Furthermore, Melville tackles race as a rivalry through Ishmael’s depiction of Ahab.

Ahab’s monomania, his desire to hunt down the white whale, is the drive that begins this journey. “This grey-headed, ungodly old man’s [chase of] Job’s whale round the world” (Melville, 203) becomes a ferocious ambition. His purpose to kill Moby-Dick is the sole reason for this journey— Ahab’s race, and his fight to achieve that before anyone else does is what kills him in the end. His monomania to rival the whale, and do it before anyone, turns him into a man who drives thirty men to their death. Thus, through this Melville presents the apex of wild ambition that sees no morality: death.
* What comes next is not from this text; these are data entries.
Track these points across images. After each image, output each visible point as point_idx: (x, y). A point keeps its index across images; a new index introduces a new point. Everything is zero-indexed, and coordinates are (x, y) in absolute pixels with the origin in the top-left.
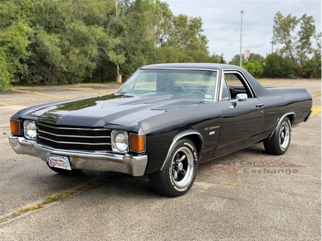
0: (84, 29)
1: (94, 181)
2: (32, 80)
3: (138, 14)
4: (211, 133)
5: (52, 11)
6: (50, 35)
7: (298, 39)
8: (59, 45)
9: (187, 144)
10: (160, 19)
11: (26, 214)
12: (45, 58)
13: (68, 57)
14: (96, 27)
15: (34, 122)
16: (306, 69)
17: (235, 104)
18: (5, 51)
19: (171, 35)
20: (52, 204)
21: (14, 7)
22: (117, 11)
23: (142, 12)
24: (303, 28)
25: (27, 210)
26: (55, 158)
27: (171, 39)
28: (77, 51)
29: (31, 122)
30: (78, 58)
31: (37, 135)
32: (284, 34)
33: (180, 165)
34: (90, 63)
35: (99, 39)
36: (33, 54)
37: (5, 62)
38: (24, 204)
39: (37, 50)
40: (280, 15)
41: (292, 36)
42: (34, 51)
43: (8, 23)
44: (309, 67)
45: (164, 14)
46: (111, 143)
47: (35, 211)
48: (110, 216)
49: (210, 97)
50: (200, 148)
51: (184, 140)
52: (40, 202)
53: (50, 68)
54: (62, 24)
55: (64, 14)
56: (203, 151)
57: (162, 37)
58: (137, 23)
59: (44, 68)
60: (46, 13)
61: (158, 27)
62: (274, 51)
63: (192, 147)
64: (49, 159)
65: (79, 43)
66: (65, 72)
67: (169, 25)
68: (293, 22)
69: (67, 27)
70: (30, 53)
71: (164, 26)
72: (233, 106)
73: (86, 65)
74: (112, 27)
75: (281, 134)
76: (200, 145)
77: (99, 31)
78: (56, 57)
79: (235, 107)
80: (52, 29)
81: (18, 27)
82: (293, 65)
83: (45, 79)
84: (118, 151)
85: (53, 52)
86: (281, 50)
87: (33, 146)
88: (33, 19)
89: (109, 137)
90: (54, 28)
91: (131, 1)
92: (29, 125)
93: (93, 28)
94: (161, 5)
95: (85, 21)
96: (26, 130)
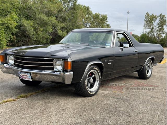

By 1850, America had chartered over 13,000 corporations; at the time, this was more than any other country in the world. Most of these corporations were created by individual state legislatures (for example The Lehman Brothers, Stroh Brewery Company, Falls Road Railroad etc.). Thus, the drive towards capitalism was quite strong. Melville saw that it was quickly increasing because by 1860, the number of corporations had doubled. However, only a third of them eventually survived. So, I think that by showing Ahab and the crew’s demise, Melville wanted to show what the singularity of an obsession could do, whether it was a whale or the need to build industry.
The author of Moby-Dick wanted to show Ishmael's relationship with race so we could "see how elastic our stiff prejudices grow when love once comes to bend them"
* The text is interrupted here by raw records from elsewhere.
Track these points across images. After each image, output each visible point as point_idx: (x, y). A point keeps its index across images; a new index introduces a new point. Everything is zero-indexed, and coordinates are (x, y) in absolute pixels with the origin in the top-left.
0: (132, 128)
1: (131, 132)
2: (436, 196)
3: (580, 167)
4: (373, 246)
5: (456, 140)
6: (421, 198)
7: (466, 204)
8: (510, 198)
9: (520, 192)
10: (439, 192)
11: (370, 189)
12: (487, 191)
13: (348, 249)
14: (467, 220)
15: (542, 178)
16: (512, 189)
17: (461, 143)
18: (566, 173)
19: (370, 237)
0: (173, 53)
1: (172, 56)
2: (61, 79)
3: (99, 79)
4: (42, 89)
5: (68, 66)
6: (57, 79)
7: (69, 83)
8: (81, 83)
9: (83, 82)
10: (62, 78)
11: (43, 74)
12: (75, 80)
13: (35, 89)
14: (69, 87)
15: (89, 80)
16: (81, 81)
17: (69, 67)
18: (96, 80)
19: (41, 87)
If America only thrived on building these corporations, it would need hands (i.e. labour) and these hands could only come out of a system of hierarchy. This hierarchy was constructed through race. Thus, the construct of race became vital in the economy of goods and services. These two ideas functioned together, and still function together in the larger picture of America. In Moby-Dick, Ahab affirmed this practice through the golden token and his crew. Because the crew was “chiefly made up of mongrel renegades, and castaways, and cannibals” (Melville, 203), they were already considered inferiors in the space that they were operating in – giving Ahab the access to manipulate their emotions through monetary means: the gold coin. Ahab’s gold coin, and his thrill of the chase served as the political and emotional manipulation carried out by states for hiring black men as labourers and as soldiers so they could be used as hands and cannon fodder. Race as an identity and the race to succeed were at play with each other and benefited the American system, both economically and structurally.

Thus, among other things, Melville intended to show how race functioned on the Pequod, and how Ishmael dealt with it. He wanted to show Ishmael’s relationship with race so we could “see how elastic our stiff prejudices grow when love once comes to bend them” (Melville, 60) and he wanted us to see Ahab’s demise so we could learn how monomaniac endeavors perused through societal hierarchies result in one’s own demise. The narrative also makes one realise the ongoing exceptionalism: slavery, that forgave politicians for new sins. Melville’s Moby-Dick calls for many things, among which it also intends to talk about how powerful the system of race (whether colour or rivalry) is and how its practice through manipulation and obsession can damage a whole community.